Unicredit, prima banca in Italia per patrimonio gestito e per fatturato, qualche mese fa aveva comunicato che avrebbe chiuso 500 filiali e lasciato a casa 8000 lavoratori nel periodo 2020-2023. UBI banca chiuderà 175 filiali e annuncia oltre 2000 esuberi. Nello stesso periodo Deutsche Bank prevede di avere 18mila esuberi. Quasi tutte le banche del vecchio continente e anche alcuni importanti istituti USA come Morgan Stanley stanno provvedendo a durissime ristrutturazioni delle filiali e del personale. Numeri che toccheranno probabilmente a breve le centomila unità di esuberi complessivi.

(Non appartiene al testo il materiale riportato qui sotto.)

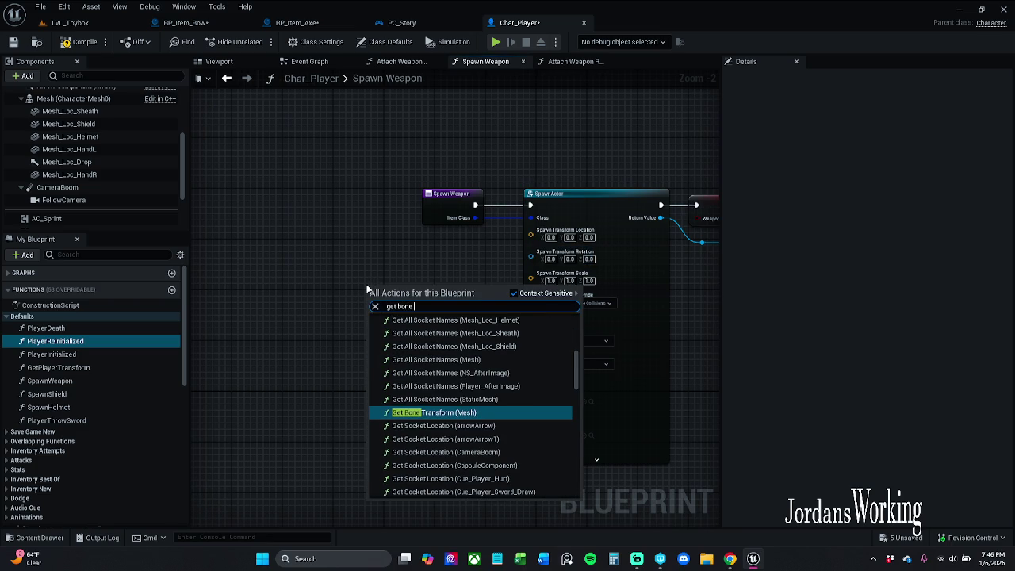
{"action": "key", "text": "Return"}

Questi dati incrinano la narrazione di un sistema bancario solido ormai fuori dalle paludi della crisi. Alla base di questo spietato taglio dei costi vi è la scarsa redditività degli istituti europei, la mancanza di trasparenza e le elevate perdite di credito. Uno dei grandi dilemmi per il capitalismo finanziario europeo e per le sue istituzioni è che questi istituti spesso sono "too big to fail" e allo stesso tempo non abbastanza grandi per sostenere l'onere di una pulizia approfondita dei crediti inesigibili che rimangono a navigare nei libri contabili. A questo punto è probabile che molte banche tenteranno aggregazioni e fusioni per riuscire ad avere un maggiore margine di manovra, accentrando ulteriormente il potere finanziario.

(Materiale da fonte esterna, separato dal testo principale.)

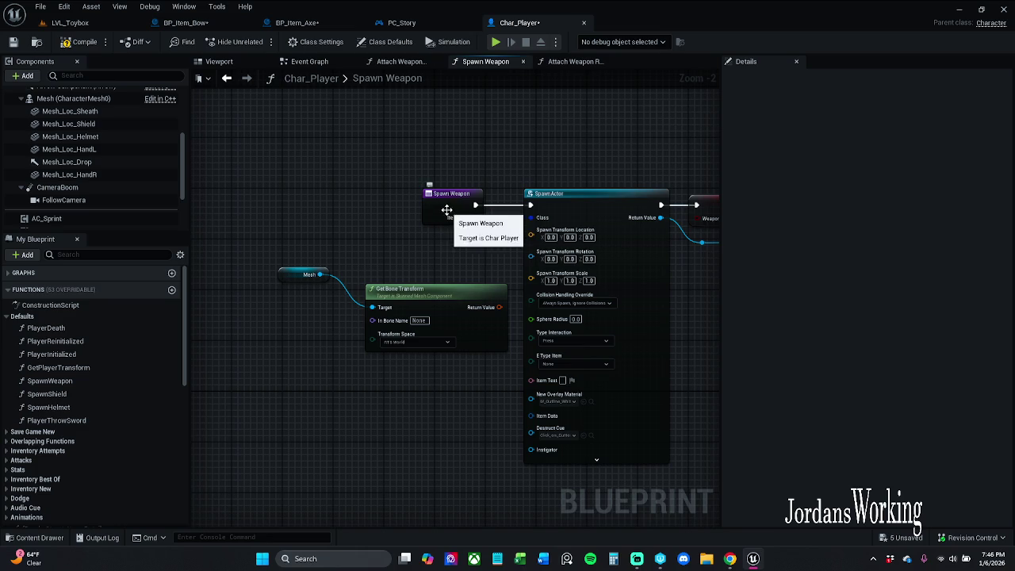
{"action": "left_click_drag", "start_coordinate": [446, 209], "coordinate": [399, 202]}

Allo stesso tempo i tassi di interesse negativi imposti dalla BCE mantengono bassa la redditività delle banche che dal reddito da interessi percepiscono circa il 60% dei loro margini. Il provvedimento della BCE avrebbe come obbiettivo quello di uscire dalla stagflazione stimolando i consumi e gli investimenti (e riducendo i risparmi). Quindi se da un lato questa manovra permette di accedere a prestiti a tasso zero o addirittura positivi in alcuni paesi europei, dall'altro potrebbe provocare una nuova crisi di liquidità nelle banche che non ricevendo guadagni dagli interessi si sono gettate su mercati illiquidi come quello immobiliare e dei debiti dei paesi emergenti. Alcune banche tedesche hanno iniziato a minacciare di rivalersi sui conti correnti dei risparmiatori trasponendo i tassi di interesse negativi. In qualche modo anche i licenziamenti è probabile che vengano utilizzati come strumento di pressione nei confronti della BCE per far cambiare la politica dei tassi. Per procedere a questo taglio dei costi e mantenere un'efficacia gli istituti prevedono un ciclo di automazione a tappe serrate.

Inoltre i tassi negativi hanno indebolito l'euro nei confronti del dollaro a causa dei molti prestiti erogati dalle banche europee negli Stati Uniti. Sebbene la Fed abbia tassi bassi, quelli della BCE sono a 0 e dunque il mercato statunitense è più attrattivo. Il problema sostanzialmente è che i flussi di liquidità emanati dalla BCE si riversano nella finanza USA senza neanche sfiorare l'economia reale europea.

Non si prospettano all'orizzonte soluzioni a questa situazione nel quadro neoliberista, infatti qualsiasi via venga battuta ha come esito il vicolo ceco della speculazione.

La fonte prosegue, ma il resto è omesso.